City News

SouthPark therapist has passion for art and helping others

Since suffering a panic attack while in college, Faison Covington, 66, has made it her mission to help other people with anxiety disorders.

Covington is a licensed therapist who has a private practice specializing in children, adolescents and adults struggling with agoraphobia and other phobias, obsessive-compulsive disorders and post-traumatic stress disorder.

“It has become my mission,” said Covington, who lives in SouthPark. “I am propelled by my own anger and frustration at the 13 years of my life that were taken away from me.”

Covington was 30 when she finally was diagnosed and treated for her own anxiety.

“I understand the helplessness and hopelessness that gets to (others with anxiety),” she said.

Covington graduated from what was then Queens College, now Queens University of Charlotte, in 1980 with a Bachelor of Arts in sociology. She spent the next 10 years working at Chaange, a treatment program for severe anxiety she helped found with one of her professors who was instrumental in treating her own anxiety.

She married but divorced when she started graduate school in 1990, graduating from the University of South Carolina in 1991 with a master’s degree in social work.

“I cannot over-emphasize the degree of fire in my belly to work on this issue,” Covington said. “I’m a true believer in my ability to fix it.”

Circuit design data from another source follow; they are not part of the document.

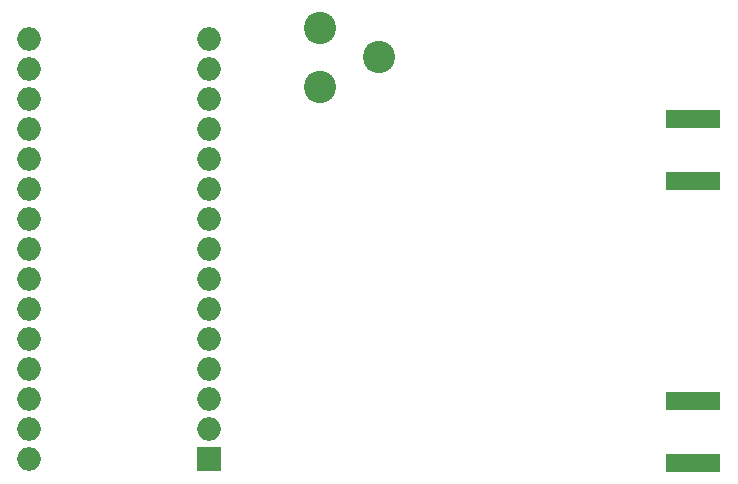
<source format=gbr>
G04 #@! TF.GenerationSoftware,KiCad,Pcbnew,6.0.0-rc1-unknown-0cca1c6~65~ubuntu16.04.1*
G04 #@! TF.CreationDate,2018-08-03T10:42:42+02:00*
G04 #@! TF.ProjectId,ArduinoSpecAn,41726475696E6F53706563416E2E6B69,1.0*
G04 #@! TF.SameCoordinates,Original*
G04 #@! TF.FileFunction,Soldermask,Bot*
G04 #@! TF.FilePolarity,Negative*
%FSLAX46Y46*%
G04 Gerber Fmt 4.6, Leading zero omitted, Abs format (unit mm)*
G04 Created by KiCad (PCBNEW 6.0.0-rc1-unknown-0cca1c6~65~ubuntu16.04.1) date Fri Aug  3 10:42:42 2018*
%MOMM*%
%LPD*%
G01*
G04 APERTURE LIST*
%ADD10R,4.600000X1.600000*%
%ADD11R,2.000000X2.000000*%
%ADD12O,2.000000X2.000000*%
%ADD13C,2.740000*%
G04 APERTURE END LIST*
D10*
G04 #@! TO.C,J1*
X165676000Y-120560000D03*
X165676000Y-125820000D03*
G04 #@! TD*
G04 #@! TO.C,J2*
X165676000Y-96684000D03*
X165676000Y-101944000D03*
G04 #@! TD*
D11*
G04 #@! TO.C,A1*
X124714000Y-125476000D03*
D12*
X109474000Y-92456000D03*
X124714000Y-122936000D03*
X109474000Y-94996000D03*
X124714000Y-120396000D03*
X109474000Y-97536000D03*
X124714000Y-117856000D03*
X109474000Y-100076000D03*
X124714000Y-115316000D03*
X109474000Y-102616000D03*
X124714000Y-112776000D03*
X109474000Y-105156000D03*
X124714000Y-110236000D03*
X109474000Y-107696000D03*
X124714000Y-107696000D03*
X109474000Y-110236000D03*
X124714000Y-105156000D03*
X109474000Y-112776000D03*
X124714000Y-102616000D03*
X109474000Y-115316000D03*
X124714000Y-100076000D03*
X109474000Y-117856000D03*
X124714000Y-97536000D03*
X109474000Y-120396000D03*
X124714000Y-94996000D03*
X109474000Y-122936000D03*
X124714000Y-92456000D03*
X109474000Y-125476000D03*
X124714000Y-89916000D03*
X109474000Y-89916000D03*
G04 #@! TD*
D13*
G04 #@! TO.C,Pot1*
X134112000Y-93980000D03*
X139112000Y-91480000D03*
X134112000Y-88980000D03*
G04 #@! TD*
M02*

</source>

Another calling Covington has discovered – this one more recently – is her inner artist. It is a talent and passion that has taken her by surprise because she showed no affinity for art in her first 60 years.

“I never once picked up an art brush or had an art lesson,” Covington says. “I had no idea that I would ever do anything connected to art. I always loved to look at it, but I had never done it myself.”

That all changed when Covington recently got an iPhone and iPad.

“I have always been anti-technology,” Covington said. “I spent most of my career avoiding the computer.”

But David Hockney, an artist she admires, began making art with his iPad, and Covington was intrigued. She watched instructional videos on YouTube and began experimenting.

“It took about a year to figure it all out,” Covington said. “I bought a $5 stylus at Walgreens and I was good to go.”

Covington imports photos and incorporates them into many of her creations, and she uses different brush strokes and techniques available with the tap of a finger.

“The color palette is infinite,” Covington said, “and I don’t have to mix the colors.”

She said she likes the fact there is no mess. She also appreciates that the iPad is back-lit, so she doesn’t have to find a studio with good lighting; she can work anywhere.

“If I’m at the dentist or waiting for my car to be repaired, I can pull out a painting and work on it,” she said. “And if you mess up, you can fix it that very minute.”

Covington said she is trying to carve out time to pursue her art in addition to her therapy practice, taking Mondays and Wednesday mornings off from seeing patients.

She has a booth of her artwork at Black Lion and sells it on canvases, art board, paper and phone covers.

When Covington was suffering from severe anxiety, she spent many years “suffering while looking good on the outside,” she said.

Now that she is well, helping others and creating unique art using the technology she eschewed for so long, she says, she is truly content.